━━ Passage shown
# Fitting a Quick Change tool post to a grizzly G4015Z combo machine



## MrTFW (Sep 18, 2011)

Oh Boy! Where do I put this one? Move it if it need moving. Here's a picture of my new-to-me 3 in 1 machine -- a 10 year old Grizzly G4015Z. It's identical to the Shopfox M1018 and I'd recommend that manual over the one that came with the griz. 
[attachimg=1]

It didn't take much time making scrap into smaller scrap that I began to lust after a quick-change tool post (QC). I got real tired of playing around with shims every time I wanted to use the lathe. Here's a shot of the tool post I didn't like. 
[attachimg=2]

Aloris seemed highly recommended most places, but the sticker shock left me kind of breathless. Ordered a finely made overseas model of the AXA size. I'd been in contact with the griz folks and they told me I would have to modify any QC if I wanted to use one on this machine. Sounded like an opportunity to me. Got the QC and did a couple of quick checks. First problem was it would be way too low on the compound unless I mounted it on the base of the original tool post. The second problem was the MASSIVE bolt and plate that were supposed to go in the T-slot. The bolt was larger diameter than the slot and the base plate was going to take some serious whittling down in order to fit. 
[attachimg=3]

Oh well, I had some T-nuts and 3/8" threaded studs that were in the clamping set included with the machine when I bought it. The first order of business was to turn out a bushing with a 3/8" hole to fit in the old base -- a piece of brass I had laying around was almost perfect for job. Plus, it's fun to make shiny brass parts. Then I turned out another bushing with a 3/8" hole to replace the one with the 5/8" hole that came with the QC.
━━━━
> _What is required_
Continue the tool post write-up from the point where the passage stops.
━━ Record extracts
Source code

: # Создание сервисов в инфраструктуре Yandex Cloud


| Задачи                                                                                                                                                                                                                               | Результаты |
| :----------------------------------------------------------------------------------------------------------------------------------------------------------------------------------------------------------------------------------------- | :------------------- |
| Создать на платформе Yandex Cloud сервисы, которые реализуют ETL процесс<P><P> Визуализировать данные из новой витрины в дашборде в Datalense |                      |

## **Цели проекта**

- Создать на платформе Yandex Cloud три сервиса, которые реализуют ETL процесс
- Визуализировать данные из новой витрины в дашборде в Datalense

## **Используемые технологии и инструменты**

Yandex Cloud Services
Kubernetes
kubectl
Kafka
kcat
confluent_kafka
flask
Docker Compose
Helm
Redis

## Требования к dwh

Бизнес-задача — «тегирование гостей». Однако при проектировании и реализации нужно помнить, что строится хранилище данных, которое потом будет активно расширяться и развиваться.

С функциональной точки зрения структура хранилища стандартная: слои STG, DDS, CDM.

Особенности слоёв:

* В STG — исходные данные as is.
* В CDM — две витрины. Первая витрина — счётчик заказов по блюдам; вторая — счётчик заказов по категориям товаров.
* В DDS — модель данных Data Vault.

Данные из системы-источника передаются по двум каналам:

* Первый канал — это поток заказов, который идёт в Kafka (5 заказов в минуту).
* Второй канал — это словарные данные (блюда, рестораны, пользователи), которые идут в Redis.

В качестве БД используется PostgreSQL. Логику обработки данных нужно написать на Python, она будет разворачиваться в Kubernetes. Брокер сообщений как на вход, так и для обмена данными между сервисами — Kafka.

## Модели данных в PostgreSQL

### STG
━━━━
> _Written response_
[attachimg=4]

It's been a joy to use so far and the 1/2" parting tool that came with the QC cuts through aluminum without any complaint.
[attachimg=5]


----------



## pjf134 (Sep 20, 2011)

When I bought my SB9A it had a latern tool post so I got a AXA QCTP and did make a new t-nut and stud to make it a tighter fit than was supplied also, I guess that what you have to do with some tools you buy. You did a nice job on yours and you will like it for easy setups and maybe be buying more holders for it to fit up to all your cutters.
 Paul


----------



## Patrick423 (Feb 9, 2016)

I see this is from 2011 but I am going to do the same to my Z
Glad these post are still available.


----------



## Patrick423 (Feb 14, 2016)

Got the QCTP from CDCO made bushings. long strong bolt and a T nut. Should have done it long time ago.
Pictures were very helpful. like this site.!
Pat


----------



## hardware1170 (Apr 28, 2016)

Patrick423 said:


> Got the QCTP from CDCO made bushings. long strong bolt and a T nut. Should have done it long time ago.
> Pictures were very helpful. like this site.!
> Pat


Which QC did you buy?  The one I bought from LMS (that they suggested) is too big.


----------



## Patrick423 (Apr 28, 2016)

hardware1170 said:


> Which QC did you buy?  The one I bought from LMS (that they suggested) is too big.


AXA QCTP made bushing and used T nut and stud as in the pictures at start of this thread.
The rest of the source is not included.